Monday, 6 May, 2024 - 14:00

ÚFAL PhD conference

Christopher Brückner, Vojtěch Lanz, Michal Olbrich, Adam Štefunko (ÚFAL MFF UK)


Christopher Brückner

Information Extraction from Domain-Specific Data

Abstract: Information extraction is the task of automatically extracting structured information from unstructured data. This information includes entities explicitly mentioned in text, as well as more implicit abstract subjects. The recent increase in digitized historical documents gave rise to a challenging domain in NLP characterized by noisy data and evolving languages.

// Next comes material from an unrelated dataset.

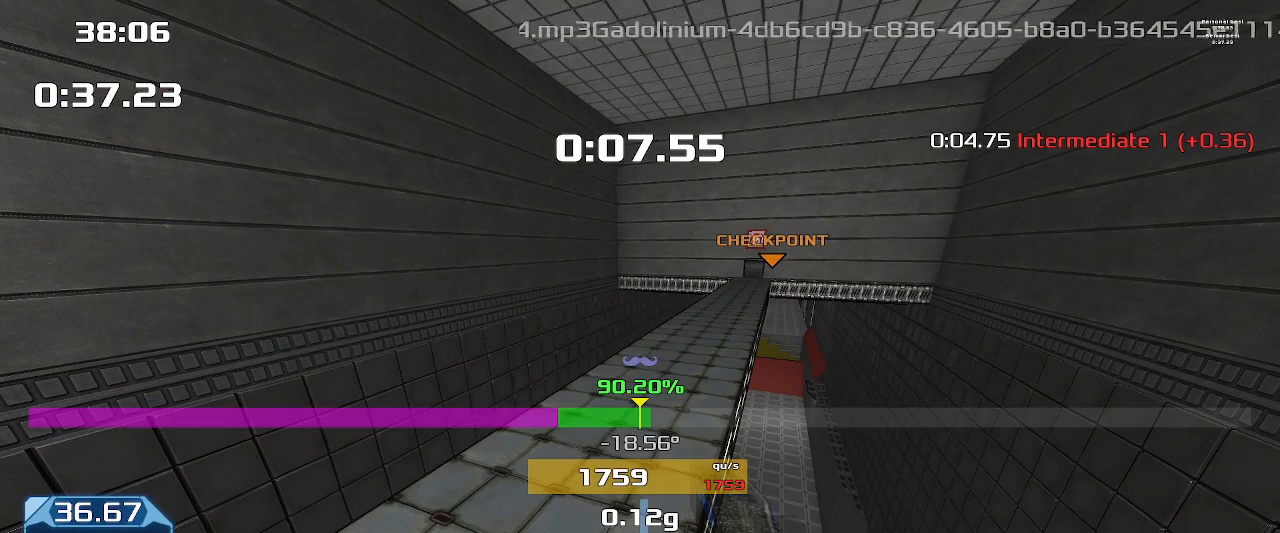
{"keys": ["left", "up", "upshift"], "events": []}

This talk addresses plans to annotate multilingual historical text segments based on a domain-specific hierarchical ontology. Planned approaches include named entity linking, the hierarchical classification of abstract subjects, and experiments with summarization models which aim to jointly solve both previous tasks.




Vojtěch Lanz

Document-level information extraction in the medical domain for low-resource languages 

Abstract: Doctors and nurses spend a lot of time on administrative tasks besides patient care, such as manually writing discharge summaries and reading them, as well as extracting important information from them. We aim to facilitate this work and ensure the efficient extraction of information from discharge summaries in various European languages. To do this, we need to ensure an adequate amount of multilingual data. Currently, publicly available clinical data is mostly in English. In our work, we strive to secure enough multilingual clinical data and solve NLP tasks such as Question Answering, Text Classification, or Passage Retrieval using language models. The goal is to explore the behavior of both encoder-based models as well as decoder-based models and provide interesting observations about the LLMs. Besides introducing the dissertation topic, related works, plans, and challenges, we also present our results of the first experiments exploring the question-answering task on low-resource languages. 




Michal Olbrich

Computational Models of Competition in Natural Languages

Abstract: Competition in natural languages is a widely researched topic. Approaches range from purely linguistic to those using mathematical models. We will investigate the use of mathematical models of population dynamics to describe the relations and historical changes attested in diachronic data. Although there have been attempts to use such models to describe certain linguistic phenomena, none of them have gone beyond stating hypotheses in a purely theoretical manner and applied the models on a corpus of diachronic data. Models of population dynamics were proven to be useful in other fields, such as biology or economics. Testing these models on large language data will help to understand processes of language evolution and also prove or reject specific linguistic hypotheses about competition in natural languages.




Adam Štefunko

Data-driven modeling of musical harmony and improvised accompaniment

Abstract: Harmony is a key element of any musical piece and it is directly associated with accompanying a melody or a bass line. In many musical styles including Baroque music or jazz music, accompaniment is very often improvised, most of the time but not always according to some written-out clues. Accompaniment necessarily relies on knowledge of the given musical style and its harmonic system, but it also reflects the accompanist's personal taste. In the talk, we will discuss how musical accompaniments can serve as interesting data which can be analyzed using NLP methods and further used to build a data-driven model capable of evaluating a given accompaniment from the stylistic viewpoint and to generate a new accompaniment. We show this on an example of basso continuo, the practice of improvising harmonic accompaniments over a given bass line, typical of Baroque music, and partimento, the pedagogical tradition of doing so without an accompanied voice present. Existing computational models of continuo mostly employ hard-coded procedures based on common rules extracted from historical treatises and textbooks and they do not easily scale to model different styles of realization and are not designed to describe live realizations at all. We show a pilot example-driven basso continuo evaluation and generation model based on pattern-matching and present our future plans with the topic.